Il était connu pour porter des chapeaux excentriques lors de collectes de fonds, pour ses discussions avec des ouvriers qui attendaient leur café matinal au Tim Hortons, et pour ses concerts improvisés à bord de son avion de campagne.

Dès son entrée au Nouveau Parti démocratique, il s’est révélé être un immense atout pour la formation politique, selon Vicky Smallman, une organisatrice néo-démocrate qui a d’abord rencontré Jack Layton au conseil municipal de Toronto.

«Habituellement, au sein du NPD, il y a d’un côté les experts des politiques publiques et, de l’autre, les organisateurs. Il y a souvent un conflit énorme entre les deux camps», a observé Mme Smallman. «Mais Jack a été capable de réunir ces pôles pour arriver à un très bon résultat.»

Sa combinaison parfaite de charisme et d’habileté politique a permis à la «machine NPD» d’avancer. La formation politique n’occupait que 19 sièges aux Communes lorsqu’il s’est emparé de la chefferie en 2003. Le caucus en comptait 29 en 2006, puis 37 en 2008.

Mais la magie n’a réellement opéré qu’en 2011, lorsqu’une vague orange a déboulé sur le Québec, donnant 103 sièges au parti et faisant de Jack Layton le chef de l’Opposition officielle.

«Jack Layton a réussi le tour de force de l’année en politique», a estimé Gaétan Chiasson, directeur de l’information à l’Acadie Nouvelle, à Caraquet. «Mais on retiendra surtout sa dignité face à la mort, et son message de paix et d’espoir.»

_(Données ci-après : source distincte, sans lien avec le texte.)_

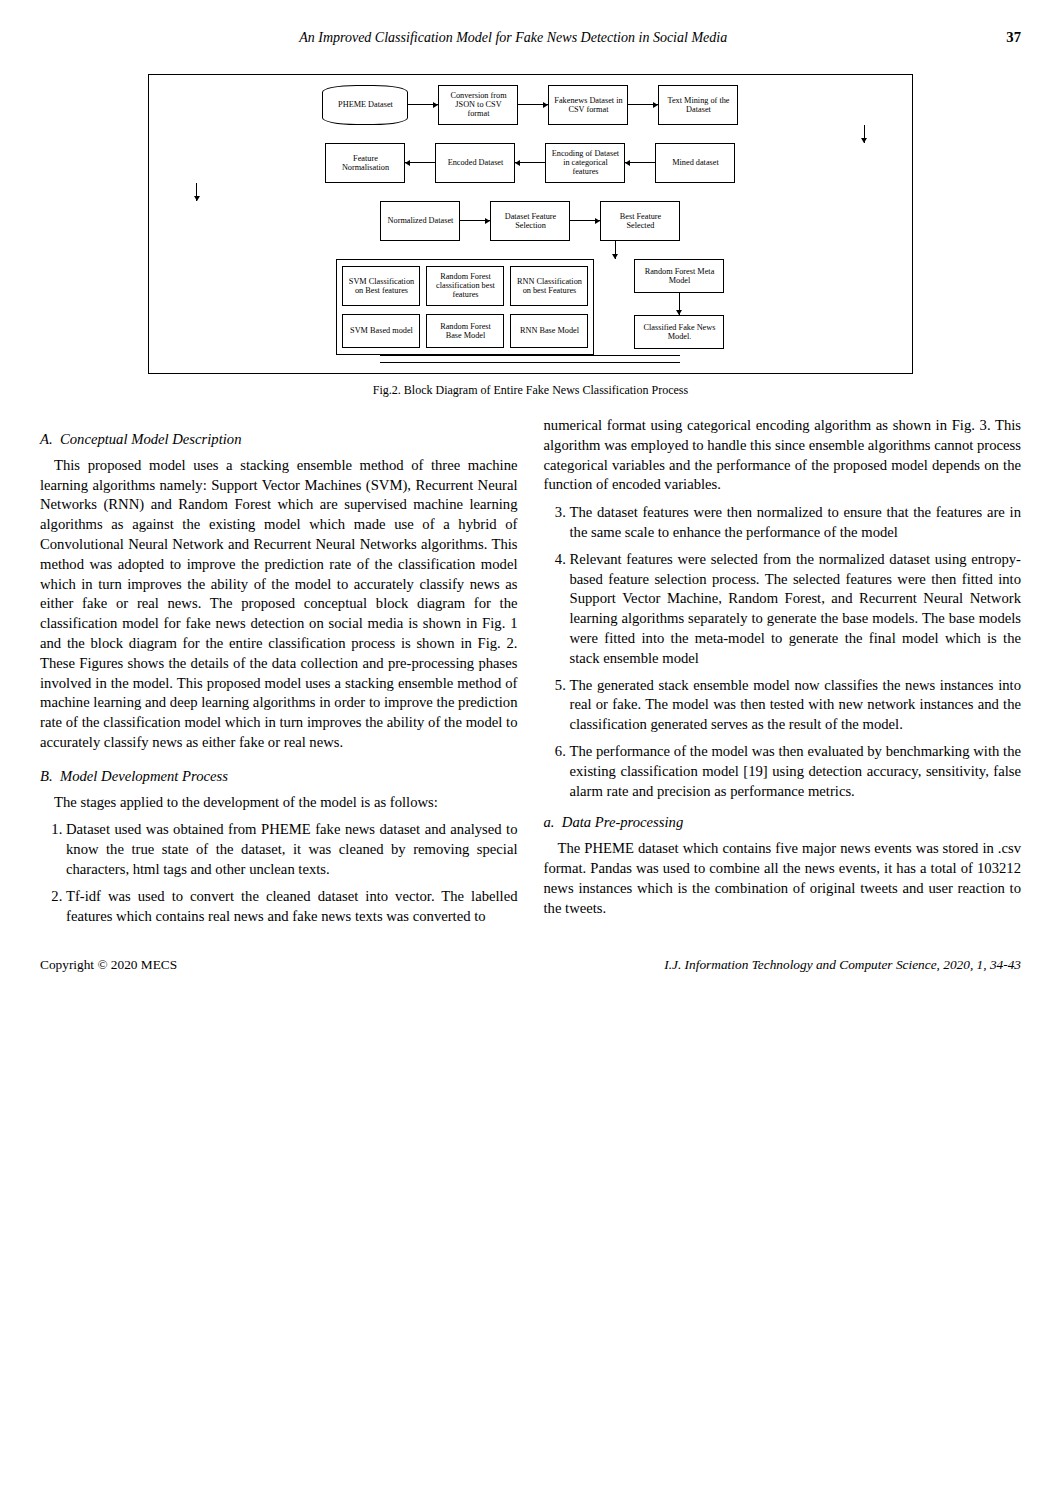An Improved Classification Model for Fake News Detection in Social Media
37
PHEME Dataset
Conversion from JSON to CSV format
Fakenews Dataset in CSV format
Text Mining of the Dataset
Feature Normalisation
Encoded Dataset
Encoding of Dataset in categorical features
Mined dataset
Normalized Dataset
Dataset Feature Selection
Best Feature Selected
SVM Classification on Best features
Random Forest classification best features
RNN Classification on best Features
SVM Based model
Random Forest Base Model
RNN Base Model
Random Forest Meta Model
Classified Fake News Model.
Fig.2. Block Diagram of Entire Fake News Classification Process
A. Conceptual Model Description
This proposed model uses a stacking ensemble method of three machine learning algorithms namely: Support Vector Machines (SVM), Recurrent Neural Networks (RNN) and Random Forest which are supervised machine learning algorithms as against the existing model which made use of a hybrid of Convolutional Neural Network and Recurrent Neural Networks algorithms. This method was adopted to improve the prediction rate of the classification model which in turn improves the ability of the model to accurately classify news as either fake or real news. The proposed conceptual block diagram for the classification model for fake news detection on social media is shown in Fig. 1 and the block diagram for the entire classification process is shown in Fig. 2. These Figures shows the details of the data collection and pre-processing phases involved in the model. This proposed model uses a stacking ensemble method of machine learning and deep learning algorithms in order to improve the prediction rate of the classification model which in turn improves the ability of the model to accurately classify news as either fake or real news.
B. Model Development Process
The stages applied to the development of the model is as follows:
Dataset used was obtained from PHEME fake news dataset and analysed to know the true state of the dataset, it was cleaned by removing special characters, html tags and other unclean texts.
Tf-idf was used to convert the cleaned dataset into vector. The labelled features which contains real news and fake news texts was converted to
numerical format using categorical encoding algorithm as shown in Fig. 3. This algorithm was employed to handle this since ensemble algorithms cannot process categorical variables and the performance of the proposed model depends on the function of encoded variables.
The dataset features were then normalized to ensure that the features are in the same scale to enhance the performance of the model
Relevant features were selected from the normalized dataset using entropy-based feature selection process. The selected features were then fitted into Support Vector Machine, Random Forest, and Recurrent Neural Network learning algorithms separately to generate the base models. The base models were fitted into the meta-model to generate the final model which is the stack ensemble model
The generated stack ensemble model now classifies the news instances into real or fake. The model was then tested with new network instances and the classification generated serves as the result of the model.
The performance of the model was then evaluated by benchmarking with the existing classification model [19] using detection accuracy, sensitivity, false alarm rate and precision as performance metrics.
a. Data Pre-processing
The PHEME dataset which contains five major news events was stored in .csv format. Pandas was used to combine all the news events, it has a total of 103212 news instances which is the combination of original tweets and user reaction to the tweets.
Copyright © 2020 MECS
I.J. Information Technology and Computer Science, 2020, 1, 34-43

M. Layton avait révélé en 2010 qu’il souffrait d’un cancer de la prostate. Il promettait alors de lutter et de vaincre la maladie. Malgré une fracture à la hanche, il avait paru si énergique pendant la campagne électorale que son apparition télévisuelle de juillet a coupé le souffle au pays en entier. Jack Layton y apparaissait très amaigri et sa voix était rauque. Il n’était déjà que l’ombre de lui-même.

Jack Layton, comme à son habitude, jurait de poursuivre son combat. Mais il est mort le mois suivant. Il avait 61 ans.

Son décès a déclenché une véritable onde de choc au pays. L’hôtel de ville de Toronto s’est transformé en gigantesque ardoise pour les Canadiens en deuil. Lorsque la pluie effaçait les messages rédigés à la craie, des centaines d’autres mains venaient les renouveler.

«Mes amis, l’amour est 100 fois meilleur que la haine. L’espoir est meilleur que la peur. L’optimisme est meilleur que le désespoir», écrivait-il aux Canadiens, juste avant de mourir. «Alors aimons, gardons espoir et restons optimistes. Et nous changerons le monde.»